Sem dúvida, o PAISS representou um avanço na forma de condução do incentivo público a atividades de P&D em biocombustíveis avançados e, por extensão, na bioeconomia no Brasil. A coordenação entre as duas principais agências federais de fomento – FINEP e BNDES, a integração de diversos instrumentos financeiros em um único programa e a mobilização orçamentária com foco temático permitiram alavancar investimento privado em P&D no setor. Mas, como a análise comparativa dos programas americanos e brasileiros sugere, existem elementos na experiência internacional capazes de conferir maior efetividade aos apoios à inovação, mas que ainda são pouco exploradas pela política pública brasileira.

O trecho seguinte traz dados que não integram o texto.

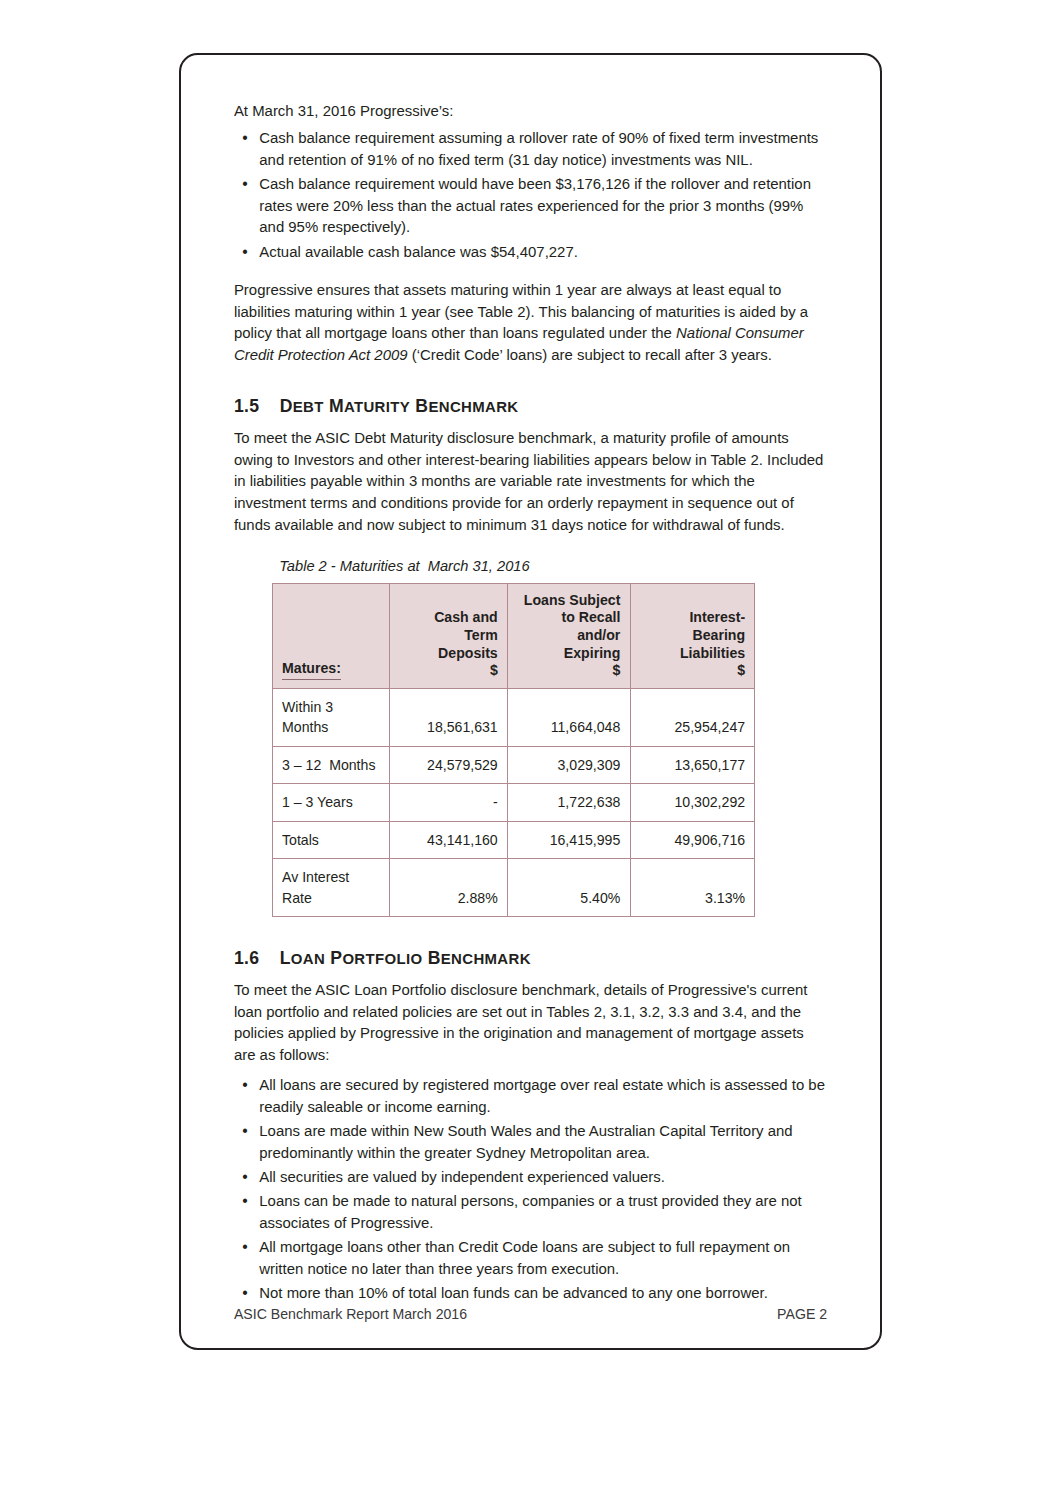At March 31, 2016 Progressive’s:
Cash balance requirement assuming a rollover rate of 90% of fixed term investments and retention of 91% of no fixed term (31 day notice) investments was NIL.
Cash balance requirement would have been $3,176,126 if the rollover and retention rates were 20% less than the actual rates experienced for the prior 3 months (99% and 95% respectively).
Actual available cash balance was $54,407,227.
Progressive ensures that assets maturing within 1 year are always at least equal to liabilities maturing within 1 year (see Table 2). This balancing of maturities is aided by a policy that all mortgage loans other than loans regulated under the National Consumer Credit Protection Act 2009 (‘Credit Code’ loans) are subject to recall after 3 years.
1.5 DEBT MATURITY BENCHMARK
To meet the ASIC Debt Maturity disclosure benchmark, a maturity profile of amounts owing to Investors and other interest-bearing liabilities appears below in Table 2. Included in liabilities payable within 3 months are variable rate investments for which the investment terms and conditions provide for an orderly repayment in sequence out of funds available and now subject to minimum 31 days notice for withdrawal of funds.
Table 2 - Maturities at March 31, 2016
| Matures: | Cash and Term Deposits $ | Loans Subject to Recall and/or Expiring $ | Interest-Bearing Liabilities $ |
| --- | --- | --- | --- |
| Within 3 Months | 18,561,631 | 11,664,048 | 25,954,247 |
| 3 – 12 Months | 24,579,529 | 3,029,309 | 13,650,177 |
| 1 – 3 Years | - | 1,722,638 | 10,302,292 |
| Totals | 43,141,160 | 16,415,995 | 49,906,716 |
| Av Interest Rate | 2.88% | 5.40% | 3.13% |
1.6 LOAN PORTFOLIO BENCHMARK
To meet the ASIC Loan Portfolio disclosure benchmark, details of Progressive's current loan portfolio and related policies are set out in Tables 2, 3.1, 3.2, 3.3 and 3.4, and the policies applied by Progressive in the origination and management of mortgage assets are as follows:
All loans are secured by registered mortgage over real estate which is assessed to be readily saleable or income earning.
Loans are made within New South Wales and the Australian Capital Territory and predominantly within the greater Sydney Metropolitan area.
All securities are valued by independent experienced valuers.
Loans can be made to natural persons, companies or a trust provided they are not associates of Progressive.
All mortgage loans other than Credit Code loans are subject to full repayment on written notice no later than three years from execution.
Not more than 10% of total loan funds can be advanced to any one borrower.
ASIC Benchmark Report March 2016 PAGE 2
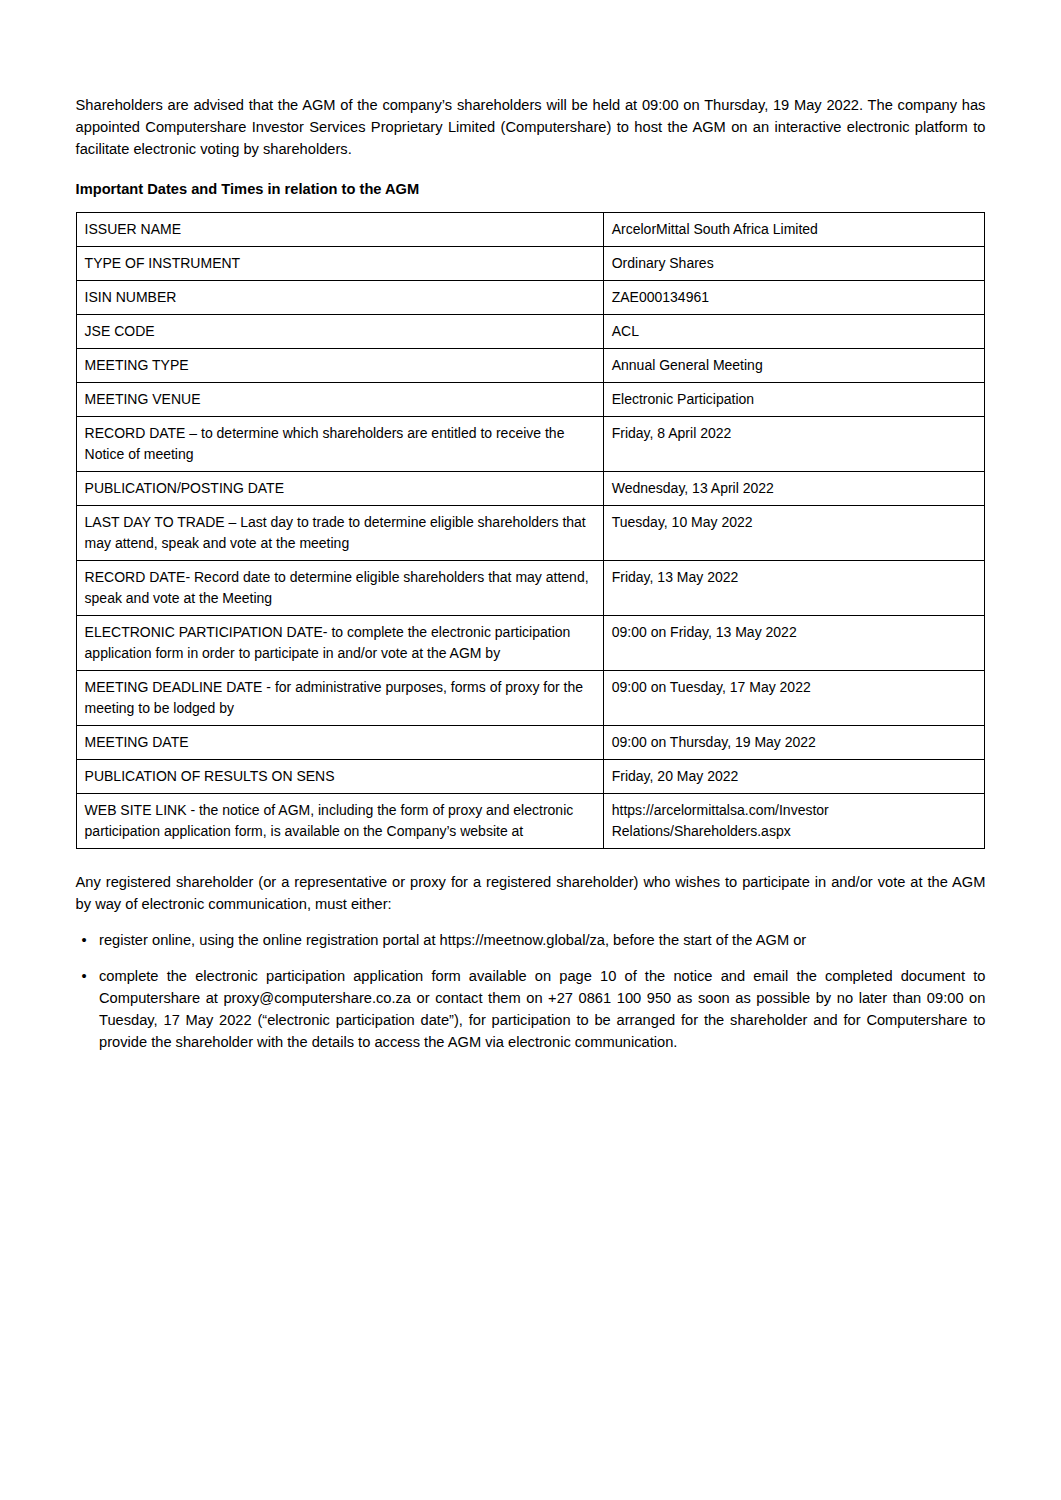Shareholders are advised that the AGM of the company’s shareholders will be held at 09:00 on Thursday, 19 May 2022. The company has appointed Computershare Investor Services Proprietary Limited (Computershare) to host the AGM on an interactive electronic platform to facilitate electronic voting by shareholders.
Important Dates and Times in relation to the AGM
| ISSUER NAME | ArcelorMittal South Africa Limited |
| TYPE OF INSTRUMENT | Ordinary Shares |
| ISIN NUMBER | ZAE000134961 |
| JSE CODE | ACL |
| MEETING TYPE | Annual General Meeting |
| MEETING VENUE | Electronic Participation |
| RECORD DATE – to determine which shareholders are entitled to receive the Notice of meeting | Friday, 8 April 2022 |
| PUBLICATION/POSTING DATE | Wednesday, 13 April 2022 |
| LAST DAY TO TRADE – Last day to trade to determine eligible shareholders that may attend, speak and vote at the meeting | Tuesday, 10 May 2022 |
| RECORD DATE- Record date to determine eligible shareholders that may attend, speak and vote at the Meeting | Friday, 13 May 2022 |
| ELECTRONIC PARTICIPATION DATE- to complete the electronic participation application form in order to participate in and/or vote at the AGM by | 09:00 on Friday, 13 May 2022 |
| MEETING DEADLINE DATE - for administrative purposes, forms of proxy for the meeting to be lodged by | 09:00 on Tuesday, 17 May 2022 |
| MEETING DATE | 09:00 on Thursday, 19 May 2022 |
| PUBLICATION OF RESULTS ON SENS | Friday, 20 May 2022 |
| WEB SITE LINK - the notice of AGM, including the form of proxy and electronic participation application form, is available on the Company’s website at | https://arcelormittalsa.com/Investor Relations/Shareholders.aspx |
Any registered shareholder (or a representative or proxy for a registered shareholder) who wishes to participate in and/or vote at the AGM by way of electronic communication, must either:
register online, using the online registration portal at https://meetnow.global/za, before the start of the AGM or
complete the electronic participation application form available on page 10 of the notice and email the completed document to Computershare at proxy@computershare.co.za or contact them on +27 0861 100 950 as soon as possible by no later than 09:00 on Tuesday, 17 May 2022 (“electronic participation date”), for participation to be arranged for the shareholder and for Computershare to provide the shareholder with the details to access the AGM via electronic communication.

Três lições podem ser destacadas como análise e sugestão para o aprimoramento dos programas brasileiros de incentivo ao P&D privado em bioeconomia. O primeiro deles é a incorporação de maior conteúdo de engenharia e conhecimento do desafio tecnológico a ser atacado na formulação dos programas. A atual estruturação das equipes responsáveis pela formulação não facilita essa incorporação. A experiência internacional sugere uma cooperação sistemática e formal com a comunidade de consultores externos e institutos de pesquisa, o que fica distante do que é praticado no Brasil. Nos EUA, o NREL participa ativamente do processo de formulação do Biomass Program. No Brasil, uma aproximação institucional entre os agentes de fomento e institutos nacionais de pesquisa, como a Embrapa e o Centro de Tecnologia do Bioetanol (CTBE), poderia ser explorada.
O segundo ponto seria considerar o uso de mecanismos de recompensa, de forma complementar ao mecanismo de cost sharing atualmente o único utilizado no Brasil. Entretanto, para condicionar a continuidade do apoio ao desempenho será necessário um mapeamento tecnológico rigoroso para a pré-definição de indicadores de desempenho e metas. Voltamos ao primeiro ponto: torna-se necessário qualificar os programas públicos com disciplinas de engenharia e conhecimento tecnológico específico.
Por fim, a terceira lição refere-se à origem dos programas. Enquanto os programas americanos e europeus respondem a um planejamento estratégico definido por políticas públicas previamente formuladas e em execução, no caso brasileiro, não se identifica um plano estratégico nacional de médio prazo que tenha orientado ou mesmo motivado a formulação do PAISS. Talvez não seja possível esperar uma melhor formulação dos programas, uma melhor seleção e um melhor acompanhamento dos projetos, sem que um plano estruturado em torno da bioeconomia, e de outras agendas de inovação, seja claramente formulado. Enquanto isso, iniciativas como o PAISS, não derivadas de planos estratégicos de longo prazo, são certamente bem vindas. O aperfeiçoamento do instrumento de subvenção à luz das melhores práticas internacionais poderia ficar como um objetivo permanente nas próximas iniciativas de apoio ao P&D privado.